SELECTED EXCERPT
If there’s one thing I learnt from the Length of England ride in 2020 it’s that I’ll never get up Lamps Moss on a fully laden bike without walking. But if pushed for a second thing, it’s don’t rely on Komoot to build a route and expect it to be flawless. Even Rapha’s Hell of the North in 2021, had dodgy off-road sections through avenues of trees with no-cycling signs plastered all over them. So what is the best method of Route planning and riding in the UK that keeps you safe and on the right side of the law (in the UK at least)?
Use a map
The biggest issue with the Length of England Ride was cycling along the A1 on a tiny cycle lane which Komoot chose by virtue of it being a cycle lane and because a lot of people use it. So, whereas I noticed the hideousness of the route prior to setting out that morning, Komoot, Strava or Google Maps just did not have enough information to hand to plot a sensible detour.
Back in the safety of my own home, it took less than ten minutes on a 1:25k Ordnance Survey map to find alternatives on byways and bridalways that wouldn’t have added absurd amounts of mileage. With it’s comprehensive key showing road and off road options, it would have been the perfect companion for a pre-ride sense check.
The Ordinance Survey are a forward-thinking national mapping organisation who forged ahead with a digital mapping project in the 1990s. As a result the UK became the first country in the world to achieve full digital coverage. It’s no surprise, therefore, that paper can give way to pixel if you don’t fancy having a couple of hundred maps knocking around. Memory Map, with a £30 per annum perpetual licence for full UK 1:25k coverage, allows for route plotting and exporting to GPX. If you fancy something for free, opencyclemap offers similar, detailed functionality.
Know where you can ride
Understanding what the lines on the map represent goes part of the way in identifying which big scary roads to avoid and which small tracks to flock to. The other part is understanding what roads, tracks and paths you are actually allowed to ride on.
Motorways
UK motorways are covered by the Highway Code Rules 253 to 273 but you don’t have to go further than the first one of these before cyclists are taken off the list and firmly told they’re not coming in. Along with riders of horses and motorcycles with engines of 50cc or less, the vehicle equivalent of having inappropriate footwear for this venue is backed up by all manner of laws from Highways Acts, Road Traffic Acts, Road Act (Scotland) and Motorway regulations.
Ok, this is an obvious one, but it doesn’t stop everybody. In 2002 two Commonwealth Games competitors from Kenya took to the M61 in Greater Manchester to get from the athletes’ village to the start of the road race. Not wanting to be left out, at the Glasgow Commonwealth Games twelve years later, four members of the Sri Lankan team took an equally risky pootle down the M74.
Dual Carriageways
A dual carriageway in the UK is defined in the Highway Code as having a central reservation and, aside from Motorways and some A-Roads where it is explicitly restricted, cycling is permitted.
With speed limits of up to 70mph (112 kph), you may question the sanity of anybody who would actually choose a road which pits the smallest, slowest road users against the largest and fastest. But people do:
Jonathan Shubert’s 2020 record of 2 hours 57 minutes and 58 seconds for 100 miles used dual carriageways between Milton Keynes and Norwich
Cycle clubs across the country use them for their TT courses
In 1974 the first ever Tour de France stage in the UK took place on a bypass near Plymouth.
That must have been a real treat!

RAW DATA
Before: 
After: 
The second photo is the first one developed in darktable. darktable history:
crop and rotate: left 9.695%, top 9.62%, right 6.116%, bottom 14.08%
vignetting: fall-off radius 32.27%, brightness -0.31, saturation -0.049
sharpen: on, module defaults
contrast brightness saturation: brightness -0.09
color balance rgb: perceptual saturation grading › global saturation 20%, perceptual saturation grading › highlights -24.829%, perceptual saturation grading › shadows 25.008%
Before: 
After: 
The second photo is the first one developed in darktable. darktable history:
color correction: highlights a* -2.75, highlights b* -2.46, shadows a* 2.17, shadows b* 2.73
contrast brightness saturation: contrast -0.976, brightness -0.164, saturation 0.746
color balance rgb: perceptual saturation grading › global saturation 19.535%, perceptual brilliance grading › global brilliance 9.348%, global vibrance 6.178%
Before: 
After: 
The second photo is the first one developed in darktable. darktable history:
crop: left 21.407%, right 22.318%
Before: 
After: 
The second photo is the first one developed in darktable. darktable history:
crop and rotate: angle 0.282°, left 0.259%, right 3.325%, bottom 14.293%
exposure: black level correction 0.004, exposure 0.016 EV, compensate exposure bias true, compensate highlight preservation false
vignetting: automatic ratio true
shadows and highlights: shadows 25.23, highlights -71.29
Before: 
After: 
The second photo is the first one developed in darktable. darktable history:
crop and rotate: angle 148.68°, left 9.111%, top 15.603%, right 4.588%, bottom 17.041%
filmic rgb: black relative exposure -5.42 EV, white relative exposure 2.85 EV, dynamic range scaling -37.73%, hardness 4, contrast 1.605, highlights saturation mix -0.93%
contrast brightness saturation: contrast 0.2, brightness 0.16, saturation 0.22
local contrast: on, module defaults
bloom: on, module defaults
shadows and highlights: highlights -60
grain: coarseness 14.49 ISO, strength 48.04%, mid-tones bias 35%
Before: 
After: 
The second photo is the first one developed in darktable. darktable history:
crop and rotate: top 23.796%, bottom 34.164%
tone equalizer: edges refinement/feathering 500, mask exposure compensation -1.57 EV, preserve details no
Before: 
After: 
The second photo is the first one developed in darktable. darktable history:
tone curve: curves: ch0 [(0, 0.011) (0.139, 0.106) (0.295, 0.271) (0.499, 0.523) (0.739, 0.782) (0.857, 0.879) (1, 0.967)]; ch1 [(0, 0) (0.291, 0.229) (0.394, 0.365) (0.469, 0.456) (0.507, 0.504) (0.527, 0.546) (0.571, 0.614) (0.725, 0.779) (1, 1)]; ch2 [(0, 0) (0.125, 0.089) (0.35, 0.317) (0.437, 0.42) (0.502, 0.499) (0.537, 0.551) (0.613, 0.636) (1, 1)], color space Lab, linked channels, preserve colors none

LIST OF TASKS
1. In the piece on route planning for cycling in the UK, which motorway did four members of the Sri Lankan team ride down at the Glasgow Commonwealth Games?
2. Copy the listing word for word, everything from its first line down to the line containing "contrast brightness saturation: brightness", with both of those lines included.

ANSWERS TO THE EXERCISE
1. The M74.

2.
Before: 
After: 
The second photo is the first one developed in darktable. darktable history:
crop and rotate: left 9.695%, top 9.62%, right 6.116%, bottom 14.08%
vignetting: fall-off radius 32.27%, brightness -0.31, saturation -0.049
sharpen: on, module defaults
contrast brightness saturation: brightness -0.09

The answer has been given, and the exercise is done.